Within the records below, filter for lines carrying the word "Management" and copy them.

** Extracted records follows **

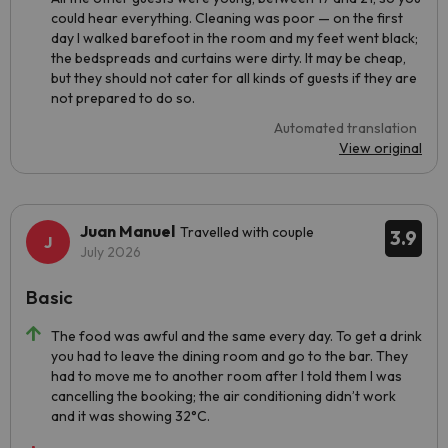
could hear everything. Cleaning was poor — on the first
day I walked barefoot in the room and my feet went black;
the bedspreads and curtains were dirty. It may be cheap,
but they should not cater for all kinds of guests if they are
not prepared to do so.
Automated translation
View original
Juan Manuel
Travelled with couple
3.9
July 2026
Basic
The food was awful and the same every day. To get a drink
you had to leave the dining room and go to the bar. They
had to move me to another room after I told them I was
cancelling the booking; the air conditioning didn’t work
and it was showing 32°C.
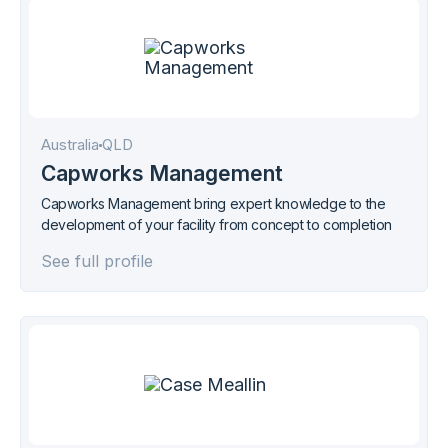
Australia
QLD
Capworks Management
Capworks Management bring expert knowledge to the
development of your facility from concept to completion
See full profile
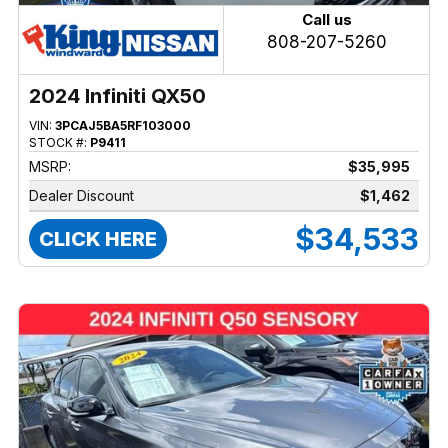
Call us
808-207-5260
2024 Infiniti QX50
VIN:
3PCAJ5BA5RF103000
STOCK #:
P9411
MSRP:
$35,995
Dealer Discount
$1,462
$34,533
CLICK HERE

** End of Extracted records **

» **The completed task**
Capworks Management
Capworks Management bring expert knowledge to the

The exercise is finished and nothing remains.